To-do item:
Reproduce the records below exactly as they are written.

[[ Information given, beginning ]]

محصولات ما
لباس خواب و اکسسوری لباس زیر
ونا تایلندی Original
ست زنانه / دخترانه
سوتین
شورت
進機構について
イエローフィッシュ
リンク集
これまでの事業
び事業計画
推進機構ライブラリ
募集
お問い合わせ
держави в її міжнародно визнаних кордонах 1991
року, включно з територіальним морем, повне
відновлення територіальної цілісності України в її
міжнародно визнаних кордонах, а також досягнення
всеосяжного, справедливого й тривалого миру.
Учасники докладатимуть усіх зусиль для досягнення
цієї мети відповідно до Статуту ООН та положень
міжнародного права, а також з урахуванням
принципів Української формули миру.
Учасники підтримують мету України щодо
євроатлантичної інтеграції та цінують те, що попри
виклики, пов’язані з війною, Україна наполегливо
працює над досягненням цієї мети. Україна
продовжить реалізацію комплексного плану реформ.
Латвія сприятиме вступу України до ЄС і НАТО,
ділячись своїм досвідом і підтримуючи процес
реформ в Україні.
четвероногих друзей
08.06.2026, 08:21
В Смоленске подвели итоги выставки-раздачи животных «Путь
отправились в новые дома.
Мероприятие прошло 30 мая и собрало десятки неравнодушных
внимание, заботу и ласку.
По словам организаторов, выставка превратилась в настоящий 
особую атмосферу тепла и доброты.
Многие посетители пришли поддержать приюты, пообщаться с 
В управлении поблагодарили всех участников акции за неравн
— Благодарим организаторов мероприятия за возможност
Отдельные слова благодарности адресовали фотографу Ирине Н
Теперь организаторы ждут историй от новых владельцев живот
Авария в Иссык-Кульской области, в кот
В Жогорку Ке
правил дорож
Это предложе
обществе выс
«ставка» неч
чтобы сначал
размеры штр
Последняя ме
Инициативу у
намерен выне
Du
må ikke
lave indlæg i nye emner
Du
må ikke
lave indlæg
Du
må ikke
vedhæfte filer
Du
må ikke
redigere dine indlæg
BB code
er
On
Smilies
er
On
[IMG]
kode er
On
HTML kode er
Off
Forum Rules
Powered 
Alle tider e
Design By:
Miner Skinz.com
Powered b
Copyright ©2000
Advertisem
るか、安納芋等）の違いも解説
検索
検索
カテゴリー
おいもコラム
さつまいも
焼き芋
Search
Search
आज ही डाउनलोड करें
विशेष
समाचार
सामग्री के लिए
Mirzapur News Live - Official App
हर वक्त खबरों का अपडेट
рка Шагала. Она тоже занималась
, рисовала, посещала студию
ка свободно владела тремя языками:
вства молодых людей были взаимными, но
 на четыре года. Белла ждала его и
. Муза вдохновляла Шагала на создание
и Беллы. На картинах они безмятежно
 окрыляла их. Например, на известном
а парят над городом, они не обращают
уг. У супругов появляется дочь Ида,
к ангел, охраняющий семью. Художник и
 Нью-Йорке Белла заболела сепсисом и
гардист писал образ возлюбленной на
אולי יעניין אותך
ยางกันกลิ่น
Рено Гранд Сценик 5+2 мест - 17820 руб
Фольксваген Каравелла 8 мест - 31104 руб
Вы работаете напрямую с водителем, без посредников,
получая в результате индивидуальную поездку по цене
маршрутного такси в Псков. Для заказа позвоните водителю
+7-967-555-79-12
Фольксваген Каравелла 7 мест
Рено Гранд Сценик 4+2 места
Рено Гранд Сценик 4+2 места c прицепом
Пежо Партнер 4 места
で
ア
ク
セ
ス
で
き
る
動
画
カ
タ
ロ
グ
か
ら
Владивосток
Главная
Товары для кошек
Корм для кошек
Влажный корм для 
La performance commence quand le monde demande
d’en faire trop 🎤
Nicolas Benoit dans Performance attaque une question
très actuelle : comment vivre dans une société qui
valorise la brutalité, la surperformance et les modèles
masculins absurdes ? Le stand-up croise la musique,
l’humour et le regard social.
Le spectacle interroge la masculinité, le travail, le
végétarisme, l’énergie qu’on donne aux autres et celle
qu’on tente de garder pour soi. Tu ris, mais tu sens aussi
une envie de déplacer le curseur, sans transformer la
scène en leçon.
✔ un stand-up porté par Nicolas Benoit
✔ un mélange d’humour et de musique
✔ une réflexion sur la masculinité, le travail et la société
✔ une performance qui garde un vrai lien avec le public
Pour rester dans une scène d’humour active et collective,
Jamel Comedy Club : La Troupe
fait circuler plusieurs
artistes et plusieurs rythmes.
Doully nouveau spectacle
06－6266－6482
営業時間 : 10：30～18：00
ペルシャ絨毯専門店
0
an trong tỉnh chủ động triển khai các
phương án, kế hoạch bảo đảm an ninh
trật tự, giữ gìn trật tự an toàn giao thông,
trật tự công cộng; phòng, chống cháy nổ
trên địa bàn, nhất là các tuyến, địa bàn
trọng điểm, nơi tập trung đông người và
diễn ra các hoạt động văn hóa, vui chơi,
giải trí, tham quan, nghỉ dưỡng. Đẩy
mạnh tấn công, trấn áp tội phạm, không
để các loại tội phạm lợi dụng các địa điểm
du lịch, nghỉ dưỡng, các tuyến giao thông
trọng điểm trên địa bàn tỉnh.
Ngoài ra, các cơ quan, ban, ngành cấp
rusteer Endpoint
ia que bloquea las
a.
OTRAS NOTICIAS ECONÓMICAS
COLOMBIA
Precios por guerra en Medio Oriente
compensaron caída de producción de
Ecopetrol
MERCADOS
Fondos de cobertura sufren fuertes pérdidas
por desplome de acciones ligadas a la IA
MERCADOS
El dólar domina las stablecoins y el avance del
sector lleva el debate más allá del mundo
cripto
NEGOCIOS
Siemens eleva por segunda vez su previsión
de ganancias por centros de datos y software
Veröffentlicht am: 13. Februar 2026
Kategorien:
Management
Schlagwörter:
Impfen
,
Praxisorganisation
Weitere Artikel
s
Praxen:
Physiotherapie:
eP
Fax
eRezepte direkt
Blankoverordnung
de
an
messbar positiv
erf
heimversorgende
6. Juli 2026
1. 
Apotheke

[[ Information given, end ]]

Exercise output:
محصولات ما
لباس خواب و اکسسوری لباس زیر
ونا تایلندی Original
ست زنانه / دخترانه
سوتین
شورت
進機構について
イエローフィッシュ
リンク集
これまでの事業
び事業計画
推進機構ライブラリ
募集
お問い合わせ
держави в її міжнародно визнаних кордонах 1991
року, включно з територіальним морем, повне
відновлення територіальної цілісності України в її
міжнародно визнаних кордонах, а також досягнення
всеосяжного, справедливого й тривалого миру.
Учасники докладатимуть усіх зусиль для досягнення
цієї мети відповідно до Статуту ООН та положень
міжнародного права, а також з урахуванням
принципів Української формули миру.
Учасники підтримують мету України щодо
євроатлантичної інтеграції та цінують те, що попри
виклики, пов’язані з війною, Україна наполегливо
працює над досягненням цієї мети. Україна
продовжить реалізацію комплексного плану реформ.
Латвія сприятиме вступу України до ЄС і НАТО,
ділячись своїм досвідом і підтримуючи процес
реформ в Україні.
четвероногих друзей
08.06.2026, 08:21
В Смоленске подвели итоги выставки-раздачи животных «Путь
отправились в новые дома.
Мероприятие прошло 30 мая и собрало десятки неравнодушных
внимание, заботу и ласку.
По словам организаторов, выставка превратилась в настоящий 
особую атмосферу тепла и доброты.
Многие посетители пришли поддержать приюты, пообщаться с 
В управлении поблагодарили всех участников акции за неравн
— Благодарим организаторов мероприятия за возможност
Отдельные слова благодарности адресовали фотографу Ирине Н
Теперь организаторы ждут историй от новых владельцев живот
Авария в Иссык-Кульской области, в кот
В Жогорку Ке
правил дорож
Это предложе
обществе выс
«ставка» неч
чтобы сначал
размеры штр
Последняя ме
Инициативу у
намерен выне
Du
må ikke
lave indlæg i nye emner
Du
må ikke
lave indlæg
Du
må ikke
vedhæfte filer
Du
må ikke
redigere dine indlæg
BB code
er
On
Smilies
er
On
[IMG]
kode er
On
HTML kode er
Off
Forum Rules
Powered 
Alle tider e
Design By:
Miner Skinz.com
Powered b
Copyright ©2000
Advertisem
るか、安納芋等）の違いも解説
検索
検索
カテゴリー
おいもコラム
さつまいも
焼き芋
Search
Search
आज ही डाउनलोड करें
विशेष
समाचार
सामग्री के लिए
Mirzapur News Live - Official App
हर वक्त खबरों का अपडेट
рка Шагала. Она тоже занималась
, рисовала, посещала студию
ка свободно владела тремя языками:
вства молодых людей были взаимными, но
 на четыре года. Белла ждала его и
. Муза вдохновляла Шагала на создание
и Беллы. На картинах они безмятежно
 окрыляла их. Например, на известном
а парят над городом, они не обращают
уг. У супругов появляется дочь Ида,
к ангел, охраняющий семью. Художник и
 Нью-Йорке Белла заболела сепсисом и
гардист писал образ возлюбленной на
אולי יעניין אותך
ยางกันกลิ่น
Рено Гранд Сценик 5+2 мест - 17820 руб
Фольксваген Каравелла 8 мест - 31104 руб
Вы работаете напрямую с водителем, без посредников,
получая в результате индивидуальную поездку по цене
маршрутного такси в Псков. Для заказа позвоните водителю
+7-967-555-79-12
Фольксваген Каравелла 7 мест
Рено Гранд Сценик 4+2 места
Рено Гранд Сценик 4+2 места c прицепом
Пежо Партнер 4 места
で
ア
ク
セ
ス
で
き
る
動
画
カ
タ
ロ
グ
か
ら
Владивосток
Главная
Товары для кошек
Корм для кошек
Влажный корм для 
La performance commence quand le monde demande
d’en faire trop 🎤
Nicolas Benoit dans Performance attaque une question
très actuelle : comment vivre dans une société qui
valorise la brutalité, la surperformance et les modèles
masculins absurdes ? Le stand-up croise la musique,
l’humour et le regard social.
Le spectacle interroge la masculinité, le travail, le
végétarisme, l’énergie qu’on donne aux autres et celle
qu’on tente de garder pour soi. Tu ris, mais tu sens aussi
une envie de déplacer le curseur, sans transformer la
scène en leçon.
✔ un stand-up porté par Nicolas Benoit
✔ un mélange d’humour et de musique
✔ une réflexion sur la masculinité, le travail et la société
✔ une performance qui garde un vrai lien avec le public
Pour rester dans une scène d’humour active et collective,
Jamel Comedy Club : La Troupe
fait circuler plusieurs
artistes et plusieurs rythmes.
Doully nouveau spectacle
06－6266－6482
営業時間 : 10：30～18：00
ペルシャ絨毯専門店
0
an trong tỉnh chủ động triển khai các
phương án, kế hoạch bảo đảm an ninh
trật tự, giữ gìn trật tự an toàn giao thông,
trật tự công cộng; phòng, chống cháy nổ
trên địa bàn, nhất là các tuyến, địa bàn
trọng điểm, nơi tập trung đông người và
diễn ra các hoạt động văn hóa, vui chơi,
giải trí, tham quan, nghỉ dưỡng. Đẩy
mạnh tấn công, trấn áp tội phạm, không
để các loại tội phạm lợi dụng các địa điểm
du lịch, nghỉ dưỡng, các tuyến giao thông
trọng điểm trên địa bàn tỉnh.
Ngoài ra, các cơ quan, ban, ngành cấp
rusteer Endpoint
ia que bloquea las
a.
OTRAS NOTICIAS ECONÓMICAS
COLOMBIA
Precios por guerra en Medio Oriente
compensaron caída de producción de
Ecopetrol
MERCADOS
Fondos de cobertura sufren fuertes pérdidas
por desplome de acciones ligadas a la IA
MERCADOS
El dólar domina las stablecoins y el avance del
sector lleva el debate más allá del mundo
cripto
NEGOCIOS
Siemens eleva por segunda vez su previsión
de ganancias por centros de datos y software
Veröffentlicht am: 13. Februar 2026
Kategorien:
Management
Schlagwörter:
Impfen
,
Praxisorganisation
Weitere Artikel
s
Praxen:
Physiotherapie:
eP
Fax
eRezepte direkt
Blankoverordnung
de
an
messbar positiv
erf
heimversorgende
6. Juli 2026
1. 
Apotheke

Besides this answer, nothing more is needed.